BEGIN

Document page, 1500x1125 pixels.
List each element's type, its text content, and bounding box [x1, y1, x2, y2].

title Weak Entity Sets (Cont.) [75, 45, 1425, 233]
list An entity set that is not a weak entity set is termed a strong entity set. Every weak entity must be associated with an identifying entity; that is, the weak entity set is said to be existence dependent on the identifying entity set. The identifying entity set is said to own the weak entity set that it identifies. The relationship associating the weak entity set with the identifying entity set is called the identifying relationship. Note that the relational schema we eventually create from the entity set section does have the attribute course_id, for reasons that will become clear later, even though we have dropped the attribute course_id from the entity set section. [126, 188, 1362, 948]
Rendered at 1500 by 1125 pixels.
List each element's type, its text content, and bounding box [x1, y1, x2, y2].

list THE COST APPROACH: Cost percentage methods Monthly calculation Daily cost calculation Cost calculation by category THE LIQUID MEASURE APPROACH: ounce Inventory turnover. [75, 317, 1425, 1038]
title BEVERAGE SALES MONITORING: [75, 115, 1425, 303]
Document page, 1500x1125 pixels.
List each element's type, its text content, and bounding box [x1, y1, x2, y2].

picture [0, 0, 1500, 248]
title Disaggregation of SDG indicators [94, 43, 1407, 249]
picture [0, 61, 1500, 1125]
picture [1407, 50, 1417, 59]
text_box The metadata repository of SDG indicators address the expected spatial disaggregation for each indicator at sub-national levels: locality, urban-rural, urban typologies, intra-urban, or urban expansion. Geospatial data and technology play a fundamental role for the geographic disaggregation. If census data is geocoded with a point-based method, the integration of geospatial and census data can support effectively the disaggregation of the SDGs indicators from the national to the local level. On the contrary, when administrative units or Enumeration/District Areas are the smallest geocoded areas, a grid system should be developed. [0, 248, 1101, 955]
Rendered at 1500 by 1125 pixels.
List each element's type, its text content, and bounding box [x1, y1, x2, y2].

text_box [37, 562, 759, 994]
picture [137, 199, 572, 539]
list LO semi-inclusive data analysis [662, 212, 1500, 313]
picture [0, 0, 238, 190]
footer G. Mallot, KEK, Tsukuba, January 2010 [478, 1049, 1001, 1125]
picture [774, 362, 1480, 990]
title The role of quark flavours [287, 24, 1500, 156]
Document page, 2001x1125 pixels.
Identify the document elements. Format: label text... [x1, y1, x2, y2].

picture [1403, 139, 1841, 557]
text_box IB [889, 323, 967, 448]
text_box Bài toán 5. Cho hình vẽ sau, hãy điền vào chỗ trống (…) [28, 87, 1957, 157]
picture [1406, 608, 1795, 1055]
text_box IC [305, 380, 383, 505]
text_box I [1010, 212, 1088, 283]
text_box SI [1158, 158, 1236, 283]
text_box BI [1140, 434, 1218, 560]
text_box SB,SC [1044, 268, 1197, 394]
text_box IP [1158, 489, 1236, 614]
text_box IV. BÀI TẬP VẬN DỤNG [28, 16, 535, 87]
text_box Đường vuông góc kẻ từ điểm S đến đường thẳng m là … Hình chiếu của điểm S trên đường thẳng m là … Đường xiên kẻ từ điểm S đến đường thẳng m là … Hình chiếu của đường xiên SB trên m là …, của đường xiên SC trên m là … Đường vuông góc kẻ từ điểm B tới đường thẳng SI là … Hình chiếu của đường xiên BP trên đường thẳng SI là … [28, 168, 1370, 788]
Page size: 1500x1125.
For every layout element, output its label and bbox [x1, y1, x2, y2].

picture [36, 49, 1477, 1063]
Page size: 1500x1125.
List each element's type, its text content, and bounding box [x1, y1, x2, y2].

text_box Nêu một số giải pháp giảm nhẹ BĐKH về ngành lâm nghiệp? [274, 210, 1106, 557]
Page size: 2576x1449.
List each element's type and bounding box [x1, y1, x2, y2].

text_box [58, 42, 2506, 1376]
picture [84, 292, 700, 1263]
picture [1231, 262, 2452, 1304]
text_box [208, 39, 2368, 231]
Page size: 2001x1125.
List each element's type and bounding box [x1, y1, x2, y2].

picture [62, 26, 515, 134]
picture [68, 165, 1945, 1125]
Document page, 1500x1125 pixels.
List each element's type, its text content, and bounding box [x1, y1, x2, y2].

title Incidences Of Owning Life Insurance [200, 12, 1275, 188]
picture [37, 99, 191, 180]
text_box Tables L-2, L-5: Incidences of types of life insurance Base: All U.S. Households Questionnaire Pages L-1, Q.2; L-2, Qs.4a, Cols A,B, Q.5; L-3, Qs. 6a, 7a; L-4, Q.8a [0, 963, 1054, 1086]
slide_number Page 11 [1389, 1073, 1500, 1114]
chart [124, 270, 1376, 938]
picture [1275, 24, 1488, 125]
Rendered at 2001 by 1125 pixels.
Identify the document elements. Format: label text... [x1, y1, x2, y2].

END

[Required action]
Type out the entire listing again, matching every line exactly.

[Exercise response]
Document page, 1500x1125 pixels.
List each element's type, its text content, and bounding box [x1, y1, x2, y2].

title Weak Entity Sets (Cont.) [75, 45, 1425, 233]
list An entity set that is not a weak entity set is termed a strong entity set. Every weak entity must be associated with an identifying entity; that is, the weak entity set is said to be existence dependent on the identifying entity set. The identifying entity set is said to own the weak entity set that it identifies. The relationship associating the weak entity set with the identifying entity set is called the identifying relationship. Note that the relational schema we eventually create from the entity set section does have the attribute course_id, for reasons that will become clear later, even though we have dropped the attribute course_id from the entity set section. [126, 188, 1362, 948]
Rendered at 1500 by 1125 pixels.
List each element's type, its text content, and bounding box [x1, y1, x2, y2].

list THE COST APPROACH: Cost percentage methods Monthly calculation Daily cost calculation Cost calculation by category THE LIQUID MEASURE APPROACH: ounce Inventory turnover. [75, 317, 1425, 1038]
title BEVERAGE SALES MONITORING: [75, 115, 1425, 303]
Document page, 1500x1125 pixels.
List each element's type, its text content, and bounding box [x1, y1, x2, y2].

picture [0, 0, 1500, 248]
title Disaggregation of SDG indicators [94, 43, 1407, 249]
picture [0, 61, 1500, 1125]
picture [1407, 50, 1417, 59]
text_box The metadata repository of SDG indicators address the expected spatial disaggregation for each indicator at sub-national levels: locality, urban-rural, urban typologies, intra-urban, or urban expansion. Geospatial data and technology play a fundamental role for the geographic disaggregation. If census data is geocoded with a point-based method, the integration of geospatial and census data can support effectively the disaggregation of the SDGs indicators from the national to the local level. On the contrary, when administrative units or Enumeration/District Areas are the smallest geocoded areas, a grid system should be developed. [0, 248, 1101, 955]
Rendered at 1500 by 1125 pixels.
List each element's type, its text content, and bounding box [x1, y1, x2, y2].

text_box [37, 562, 759, 994]
picture [137, 199, 572, 539]
list LO semi-inclusive data analysis [662, 212, 1500, 313]
picture [0, 0, 238, 190]
footer G. Mallot, KEK, Tsukuba, January 2010 [478, 1049, 1001, 1125]
picture [774, 362, 1480, 990]
title The role of quark flavours [287, 24, 1500, 156]
Document page, 2001x1125 pixels.
Identify the document elements. Format: label text... [x1, y1, x2, y2].

picture [1403, 139, 1841, 557]
text_box IB [889, 323, 967, 448]
text_box Bài toán 5. Cho hình vẽ sau, hãy điền vào chỗ trống (…) [28, 87, 1957, 157]
picture [1406, 608, 1795, 1055]
text_box IC [305, 380, 383, 505]
text_box I [1010, 212, 1088, 283]
text_box SI [1158, 158, 1236, 283]
text_box BI [1140, 434, 1218, 560]
text_box SB,SC [1044, 268, 1197, 394]
text_box IP [1158, 489, 1236, 614]
text_box IV. BÀI TẬP VẬN DỤNG [28, 16, 535, 87]
text_box Đường vuông góc kẻ từ điểm S đến đường thẳng m là … Hình chiếu của điểm S trên đường thẳng m là … Đường xiên kẻ từ điểm S đến đường thẳng m là … Hình chiếu của đường xiên SB trên m là …, của đường xiên SC trên m là … Đường vuông góc kẻ từ điểm B tới đường thẳng SI là … Hình chiếu của đường xiên BP trên đường thẳng SI là … [28, 168, 1370, 788]
Page size: 1500x1125.
For every layout element, output its label and bbox [x1, y1, x2, y2].

picture [36, 49, 1477, 1063]
Page size: 1500x1125.
List each element's type, its text content, and bounding box [x1, y1, x2, y2].

text_box Nêu một số giải pháp giảm nhẹ BĐKH về ngành lâm nghiệp? [274, 210, 1106, 557]
Page size: 2576x1449.
List each element's type and bounding box [x1, y1, x2, y2].

text_box [58, 42, 2506, 1376]
picture [84, 292, 700, 1263]
picture [1231, 262, 2452, 1304]
text_box [208, 39, 2368, 231]
Page size: 2001x1125.
List each element's type and bounding box [x1, y1, x2, y2].

picture [62, 26, 515, 134]
picture [68, 165, 1945, 1125]
Document page, 1500x1125 pixels.
List each element's type, its text content, and bounding box [x1, y1, x2, y2].

title Incidences Of Owning Life Insurance [200, 12, 1275, 188]
picture [37, 99, 191, 180]
text_box Tables L-2, L-5: Incidences of types of life insurance Base: All U.S. Households Questionnaire Pages L-1, Q.2; L-2, Qs.4a, Cols A,B, Q.5; L-3, Qs. 6a, 7a; L-4, Q.8a [0, 963, 1054, 1086]
slide_number Page 11 [1389, 1073, 1500, 1114]
chart [124, 270, 1376, 938]
picture [1275, 24, 1488, 125]
Rendered at 2001 by 1125 pixels.
Identify the document elements. Format: label text... [x1, y1, x2, y2].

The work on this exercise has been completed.